Cost-Quality Pareto Measurement for Agent Configurations¶
Cost-quality Pareto measurement plots each agent configuration on the non-dominated cost/quality frontier — quality-trading downgrades become visible.
Token engineering's premise — fewer, cheaper tokens without losing quality — depends on a frame that surfaces the without. Plotting each configuration's mean cost against its mean task quality and drawing the non-dominated frontier turns the trade-off into a graph: a cache-on or batch-API change moves a point left along the frontier, a model downgrade that loses quality drops it below the frontier (Kapoor et al., "AI Agents That Matter", arXiv:2407.01502). Without the joint plot, both changes register on the bill as "lower spend" and the quality regression hides until users complain.

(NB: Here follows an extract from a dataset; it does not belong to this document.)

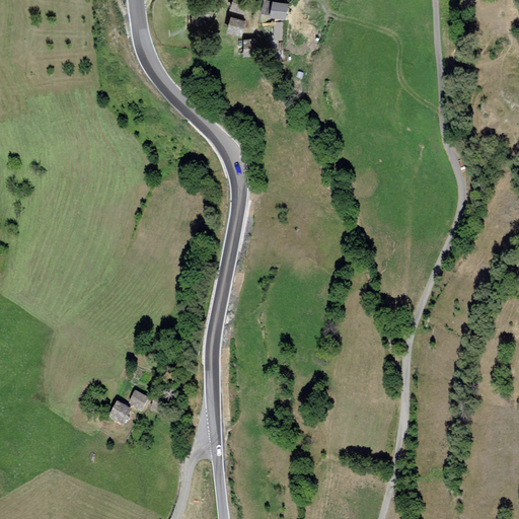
[(248,0),(246,0),(234,0),(231,9),(243,13),(248,0)]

The mechanism formalises what token-cost profiling for always-on workflows drives toward — the unit on which configurations are compared, not just measured.
A configuration is the joint product¶
A configuration is the joint product of every knob that affects spend or quality on the same task:
- Model and tier — Claude Haiku 4.5, Sonnet 4.6, Opus 4.7; the Effective Tokens multiplier is
0.25 / 1.0 / 5.0respectively (GitHub Blog: Improving token efficiency in GitHub Agentic Workflows). - Reasoning effort —
low | medium | high(or off) on reasoning models; an opt-in knob with its own cost slope (HAL: Holistic Agent Leaderboard, arXiv:2510.11977). - Context discipline — how much skill, tool, and rule context is loaded; sets the input-token floor.

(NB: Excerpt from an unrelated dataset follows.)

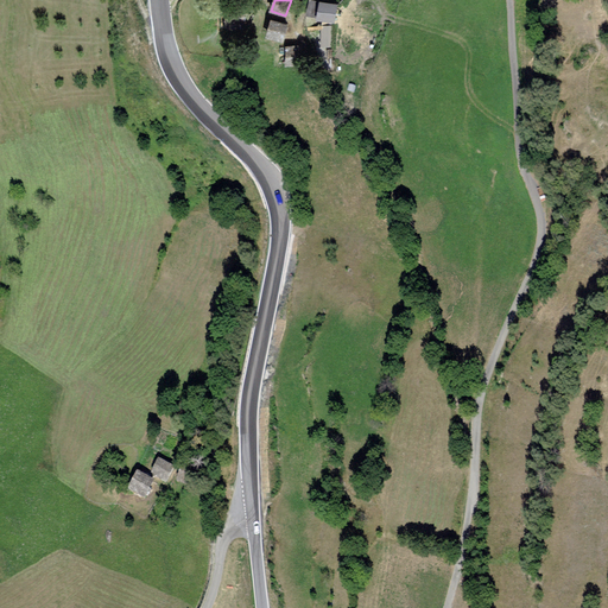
[(336,6),(310,1),(308,16),(333,20),(336,6)]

- Cache regime — prompt-cache write/read multipliers stack with the model tier (Claude: write 1.25x at 5m, 2x at 1h; read 0.1x base input) (Claude pricing).
- Temporal tier — synchronous vs. Anthropic Batch API (50% off input and output, <24h SLA, typically <1h) (Anthropic — Batch processing).
- Scaffold or harness — retry, escalation, multi-agent, tools enabled.
A single change to any knob is a new point on the plot. A Pareto sweep over even modest grids (3 models x 3 effort levels x 2 cache regimes x 2 batch tiers = 36 cells) is what makes the dominated configurations identifiable.
The cost axis: USD per successful task¶
Three rules keep the cost axis comparable across cells.
- Denominate in USD per task, not raw tokens. Output tokens cost roughly 4-5x input on Claude (e.g., Sonnet 4.6: $3/MTok in, $15/MTok out) (Claude pricing). A token-count axis under-weights output-heavy configurations.
- Collapse the price components into one number. GitHub's Effective Tokens metric
ET = m × (input + 0.1 × cache_read + 4 × output)(withm = 0.25 Haiku, 1.0 Sonnet, 5.0 Opus) is the production form: one scalar that ranks correctly across tier, output ratio, and cache hit rate (GitHub Blog). Convert ET to USD with the model's per-token price for the plot. - Divide by successful, validated outputs. Retries and failed runs belong in the cost axis. If 100 user requests need 112 attempts to produce 100 valid responses, cost is
total_spend / 100, nottotal_spend / 112(LayerLens — LLM cost optimization in production systems). Raw spend over raw call count flatters configurations that fail and retry.
The quality axis: pick one outcome metric¶
The quality axis depends on the task surface:
| Task surface | Quality metric | Example |
|---|---|---|
| Code generation / edit | Test pass rate on a fixed exercise set | Aider polyglot benchmark — percent correct over 225 Exercism exercises across 6 languages (Aider leaderboards) |
| Multi-step agent (web, research, science) | Task pass rate on a benchmark suite | HAL — nine benchmarks across coding, web navigation, science, customer service (HAL, arXiv:2510.11977) |
| Free-form generation | Rubric score from a judge — with caveats | Run-to-run variance must be measured; LLM-as-judge scores can drift with rubric wording (LLM evaluation review, Weights & Biases) |
| Structured extraction / classification | Field accuracy, precision/recall against a labelled set | Deterministic; no judge variance |
One axis per plot. Mixing surfaces collapses configurations that win on one task and lose on another.
What the frontier looks like in practice¶
Two findings recur across published Pareto sweeps and constrain how to read the plot.
The frontier is sparse. Across 21,730 agent rollouts spanning nine models and nine benchmarks ($40,000 spend), HAL reports that less than one-third of tested models sit on the frontier for a given benchmark on average, and the most costly models are rarely Pareto-optimal (HAL, arXiv:2510.11977). A Q2 2026 cross-vendor study of 20 frontier models tracked across OpenRouter found that only six sat on the joint cost/quality/speed Pareto frontier — fourteen were dominated on every dimension by a cheaper or faster sibling, yet most still shipped production traffic (Digital Applied — AI Model Efficient Frontier Q2 2026). The implication: choosing on intuition overspends by reflex.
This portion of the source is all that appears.